During Entrepreneurship Week, the Bialik students spent half their time working with other entrepreneurs such as online retailer Gabby Leibovich, co-founder of Catch of the Day, and Uber Eats Australia and New Zealand General Manager Jodie Auster.
Leibovich says: “I really congratulate the Bialik board to take the leap forward and be a leader in entrepreneurial studies. As they say you can’t keep doing the same things and expect different outcomes.’’
The students did a walking tour of the small inner-city Melbourne suburb of Cremorne as a “startup hub”, where they visited the workplaces of REA Group, Rampersand and LaunchPad Hub. Also in Cremorne, billionaire packaging magnate Raphael Geminder organised a visit to the innovation centre for his Pact Group.
The boss of softwear company MYOB, Tim Reed, also opened his workplace to the students, assisted by Barry Brott, one of the founders of the Paul Bassat-run and James Packer backed venture capital firm Square Peg Capital.
The Bialik program was put together by Brandon Carp, executive chairman and co-founder of healthcare company UHG, and the LUNA Startup Studio, a team of experts that exists to help startups launch and grow.
“We’ve worked with hundreds of entrepreneurs but never with students,” said LUNA chief executive Rohen Heine.
“This was the first time we’ve designed and delivered something with the younger generation and we were blown away.

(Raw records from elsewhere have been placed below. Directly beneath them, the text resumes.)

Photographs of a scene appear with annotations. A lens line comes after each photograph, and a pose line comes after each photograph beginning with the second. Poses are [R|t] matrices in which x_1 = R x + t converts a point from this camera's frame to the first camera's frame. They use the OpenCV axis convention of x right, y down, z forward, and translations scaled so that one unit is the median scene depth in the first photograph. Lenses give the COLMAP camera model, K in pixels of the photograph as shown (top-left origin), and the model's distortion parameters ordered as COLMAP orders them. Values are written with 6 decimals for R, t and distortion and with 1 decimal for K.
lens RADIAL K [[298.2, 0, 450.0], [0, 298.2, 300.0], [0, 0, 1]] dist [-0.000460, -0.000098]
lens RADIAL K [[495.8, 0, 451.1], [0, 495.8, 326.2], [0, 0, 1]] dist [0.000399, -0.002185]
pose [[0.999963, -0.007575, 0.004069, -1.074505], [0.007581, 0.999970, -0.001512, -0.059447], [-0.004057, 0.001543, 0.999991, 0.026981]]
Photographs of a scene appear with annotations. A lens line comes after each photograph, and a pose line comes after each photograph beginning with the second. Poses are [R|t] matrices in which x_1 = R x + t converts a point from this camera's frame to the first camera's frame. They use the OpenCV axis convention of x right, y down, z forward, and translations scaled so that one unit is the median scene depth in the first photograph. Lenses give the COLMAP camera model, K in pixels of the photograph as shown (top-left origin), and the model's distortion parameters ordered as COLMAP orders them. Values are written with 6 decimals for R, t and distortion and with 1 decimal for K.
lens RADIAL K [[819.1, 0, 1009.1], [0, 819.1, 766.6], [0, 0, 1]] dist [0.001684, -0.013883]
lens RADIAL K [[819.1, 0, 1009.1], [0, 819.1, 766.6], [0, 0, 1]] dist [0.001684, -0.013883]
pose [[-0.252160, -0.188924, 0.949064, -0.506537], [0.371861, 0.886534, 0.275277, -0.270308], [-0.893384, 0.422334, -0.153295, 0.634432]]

“We have to be more enterprising as a nation and that starts with education of kids. The average age of an entrepreneur in Australia is late 20s, early 30s. That is quite problematic because the later you are starting your business for a first time, the more riskier it is. From our point of view the earlier we can teach people enterprising skills, the better.”
MYOB also provided the venue to host the last day of the week where the students pitched their ideas in a 90-second, digitally interactive Shark Tank-style public forum to a judging panel anchored by the Dadon sisters.
“When we were presenting to the students on Monday morning we could see the hesitation there and they were all a bit unsure,” Jess says. “Over the week their confidence grew. We came back on Friday to judge the pitching and you could see how they had changed. Being millennials, the tagline of our generation is forging our own path. It is important to us to do things we really believe in.”